Having just moved to the country with the boxes barely unpacked, I’m confessing that I haven’t seen much media lately. So I’m sitting down to write the media column with not much inspiration.
The problem I’m finding is that unlike the zapsville of London Bridge where I used to live, there just isn’t so much in-your-face media here in rural Surrey, particularly in the realm of advertising. I sit in the garden and hear real, unmediated cows mooing in a nearby field. I drive around through tunnels of un-billboarded overgrowth. Horses trot by and the rain splashes down without a logo in sight. Not a snifter of persuasion from anywhere.
Adverts in your face
Of course, that isn’t strictly true. I can still read newspaper headlines as I drive past the lonely village Spar on the school run. I can listen to the radio. There are televisions out here too, I’ve discovered. But I think the difference is that those are all choices. I used to imbibe media messages without even choosing to do it. When I took the Central line to Oxford Street and walked up to Portland Place each day, I reckoned on having to say, ‘No, I don’t need that’ in my head at least 100 times before I’d even started work.
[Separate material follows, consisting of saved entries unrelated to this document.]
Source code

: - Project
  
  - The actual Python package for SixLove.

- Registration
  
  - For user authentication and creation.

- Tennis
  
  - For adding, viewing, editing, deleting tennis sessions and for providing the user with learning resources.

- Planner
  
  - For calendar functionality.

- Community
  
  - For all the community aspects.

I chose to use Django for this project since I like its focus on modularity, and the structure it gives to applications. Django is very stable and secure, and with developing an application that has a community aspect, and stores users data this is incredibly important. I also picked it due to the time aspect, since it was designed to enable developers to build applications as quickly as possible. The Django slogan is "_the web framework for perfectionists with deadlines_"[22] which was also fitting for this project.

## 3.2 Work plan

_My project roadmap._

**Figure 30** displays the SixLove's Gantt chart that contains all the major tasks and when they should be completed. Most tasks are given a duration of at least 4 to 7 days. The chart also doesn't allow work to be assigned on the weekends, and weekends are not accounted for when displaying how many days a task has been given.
Advertising has always been a central part of a thriving city. I’ve just been reading a history of Pompeii by Mary Beard and finding out all about the central role that advertising played in Roman life back in the first century AD. There were adverts for gladiatorial fights, political campaign posters, villas for rent, fish sauce, bars and brothels, all filling vast proportions of blank wall space in Pompeii. Sign writers were highly valued and sought celebrity status through signing their work and adding comments of their own to their artwork.
Brand identity
Even today, adverts and advertisers often seek a status in the public consciousness that goes beyond simply plugging a product. Companies would actually rather gain a ‘brand identity’ that inspires loyalty in customers instead of simply shifting its products. I’ve just been watching a couple of campaigns on YouTube that have managed to embed themselves in the public imagination, like the Dairy Milk drum-playing gorilla or the flashmob-style Liverpool Street station dancing for T Mobile. These adverts have produced the goose that lays the golden eggs; a momentum that is carried not by the client’s money but by the public and its use of the media. Take the comparethemarket.com campaign for example, featuring Aleksandr, a Russian meerkat. He speaks a bit like Borat, the joke being that he is saying ‘compare the market’ but it sounds like ‘compare the meerkat’. It’s a weak joke but it works brilliantly on your memory. His catchphrase ‘Simples’ actually won an award for best ad slogan of the year. And here I am adding to their PR.
Advertising crunch
All of the ad campaigns that I’ve mentioned are very simple and cheap. They are a long way from the transformers-style cars ad which cost millions but can you remember which car it’s for? It is generally the case that a decrease in advertising budgets is going hand in hand with the crunch. Less advertisers equals less money for ITV to make new programmes which equals more need to give advertisers cheaper ways to advertise, like within programmes themselves. Recording artists like Lily Allen are finding that fewer record sales means turning to advertising to sustain themselves. Allen has always been extremely antagonistic to the use of over-thin models but has recently become the face of Chanel handbags in order to make ends meet. Advertising is ultimately very irritating simply because it can weaken our list of priorities. It encourages us to serve ourselves, rather than God.
There is a well-known advertising legend that tells the tale of a washing powder manufacturing company who wanted to extend its market into the Middle East. The adverts featured three pictures with a pile of dirty laundry on the left, the product in the middle and clean laundry on the right. They forgot that in Arabic, you read from right to left, making the advertising campaign a total failure.
Doomed campaign?
When Jesus calls the crowd to follow him in Mark 8.34, it looks as though he too is embarking on a doomed advertising campaign. Here he tells them: ‘If anyone would come after me, he must deny himself and take up his cross and follow me’. Saatchi and Saatchi would surely rather die than associate themselves with campaigning like this. No political wannabe in Pompeii would ever promote themselves in this way. As a brand identity it is sheer lunacy.
Yet this is the best advertising of the lot because it tells us about things as they really are. It is the PR that we must take notice of because, as Jesus continues in verse 35, ‘Whoever wants to save his life will lose it, but whoever loses his life for me and for the gospel will save it’. Let’s try and put THAT on the buses!